The horrific part of the interview which apparently did not catch Andrew's eye, was Lawrence's first asking Mr. Cain if he wanted to back off that "brainwashing" statement. Mr. Cain did not. With him questioning my intelligence as a African-American, I had a a right to know where he stood in relation to the community he was questioning. I had a right to know what kind of African-American he was, and yes that is something I can judge given the questions Lawrence O'Donnell asked rather haltingly. I had a right to know what he had given to the cause. Because if he had stood with my parents, if he had marched with my parents, then African-Americans as a whole would have shrugged when he called us "brainwashed". At least, he earned the right.

But he didn't. He didn't march. He didn't sit-in. He didn't test. He didn't want to get involved, because frankly, it was probably more important to him to ingratiate himself to the white community, and if you look, it certainly paid off for him. I'm sorry to come off sounding like a member of the Black Panther Party, but African-Americans see people like Mr. Cain all the time. They're the ones who think they're better than the rest of us, smarter, and the only ones fit to lead, the only ones fit to be heard from. You know this because they spend a lot of time shouting down the opposition. These people ars not a symptom of ideology, it happens in both left-wing and right-wing circles. It comes from a life spent in front of, or behind the pulpit, where the Preacher was the most powerful man in our community.

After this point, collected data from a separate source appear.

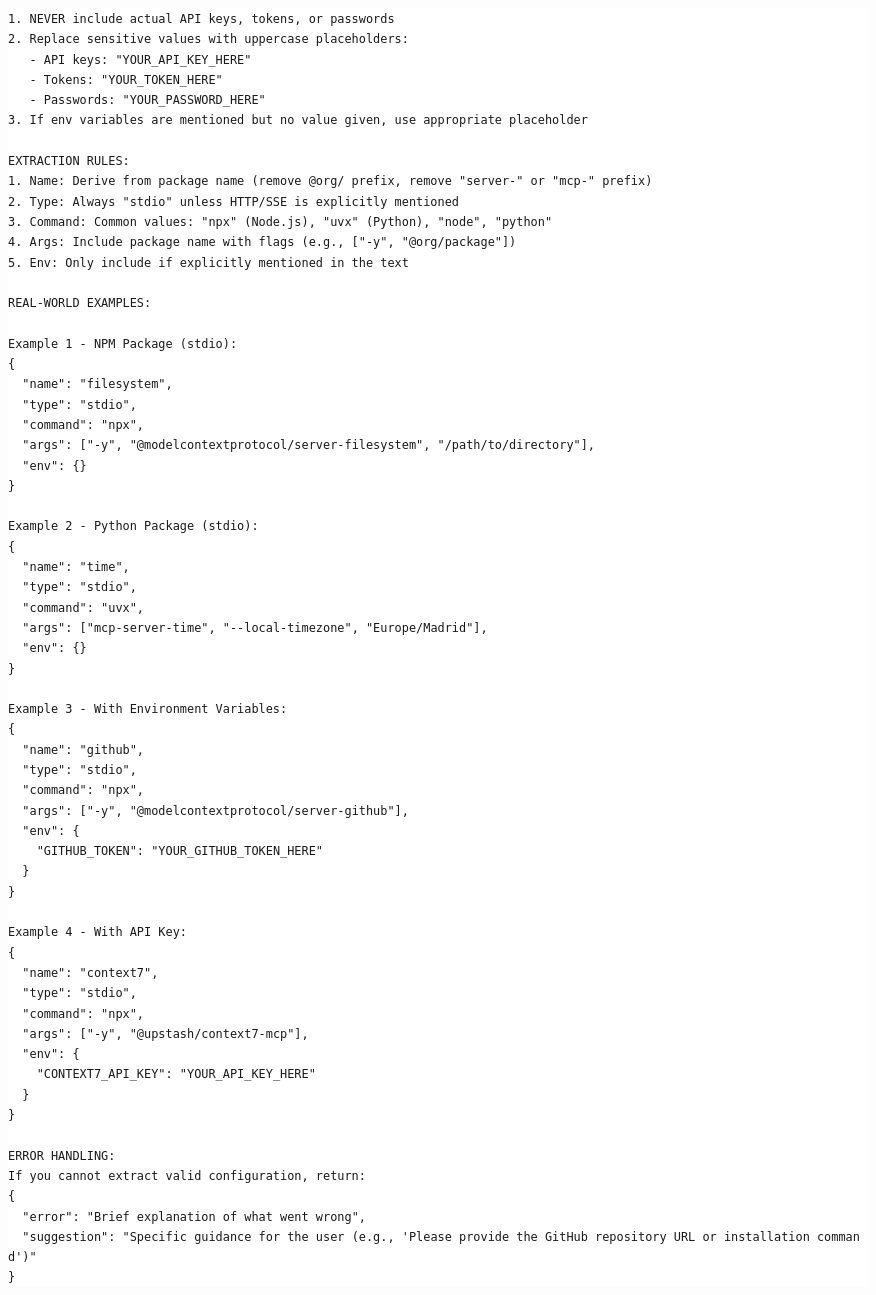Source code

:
 ```
1. NEVER include actual API keys, tokens, or passwords
2. Replace sensitive values with uppercase placeholders:
   - API keys: "YOUR_API_KEY_HERE"
   - Tokens: "YOUR_TOKEN_HERE"
   - Passwords: "YOUR_PASSWORD_HERE"
3. If env variables are mentioned but no value given, use appropriate placeholder

EXTRACTION RULES:
1. Name: Derive from package name (remove @org/ prefix, remove "server-" or "mcp-" prefix)
2. Type: Always "stdio" unless HTTP/SSE is explicitly mentioned
3. Command: Common values: "npx" (Node.js), "uvx" (Python), "node", "python"
4. Args: Include package name with flags (e.g., ["-y", "@org/package"])
5. Env: Only include if explicitly mentioned in the text

REAL-WORLD EXAMPLES:

Example 1 - NPM Package (stdio):
{
  "name": "filesystem",
  "type": "stdio",
  "command": "npx",
  "args": ["-y", "@modelcontextprotocol/server-filesystem", "/path/to/directory"],
  "env": {}
}

Example 2 - Python Package (stdio):
{
  "name": "time",
  "type": "stdio",
  "command": "uvx",
  "args": ["mcp-server-time", "--local-timezone", "Europe/Madrid"],
  "env": {}
}

Example 3 - With Environment Variables:
{
  "name": "github",
  "type": "stdio",
  "command": "npx",
  "args": ["-y", "@modelcontextprotocol/server-github"],
  "env": {
    "GITHUB_TOKEN": "YOUR_GITHUB_TOKEN_HERE"
  }
}

Example 4 - With API Key:
{
  "name": "context7",
  "type": "stdio",
  "command": "npx",
  "args": ["-y", "@upstash/context7-mcp"],
  "env": {
    "CONTEXT7_API_KEY": "YOUR_API_KEY_HERE"
  }
}

ERROR HANDLING:
If you cannot extract valid configuration, return:
{
  "error": "Brief explanation of what went wrong",
  "suggestion": "Specific guidance for the user (e.g., 'Please provide the GitHub repository URL or installation command')"
}
```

In the end, Herman Cain is not powerful, he is a parasite. He is a man who will twist himself into any shape required to make his money, to ingratiate himself to the white community, and more importantly to show himself superior to the African-Americans that frankly he despises. Yet, with equal lack of character, he will do the same to ingratiate himself back with his fellow African-Americans because he suddenly needs their votes. Remember, though Mr. Cain wants those votes, he still feels those voters inferior to the greatness that his "him" and will let that attitude slip out on occasion; like he did when he called a great many of us "brainwashed".

Andrew is wrong, and just a little bit insulting. The African-American community will call Herman Cain out on his past. It may be regrettable that Lawrence O'Donnell a white Irish-American face was the one asking him the questions, but make no mistake, African-Americans wanted those questions asked, and we don't need Andrew Sullivan's permission or anyone else's approval to have it so.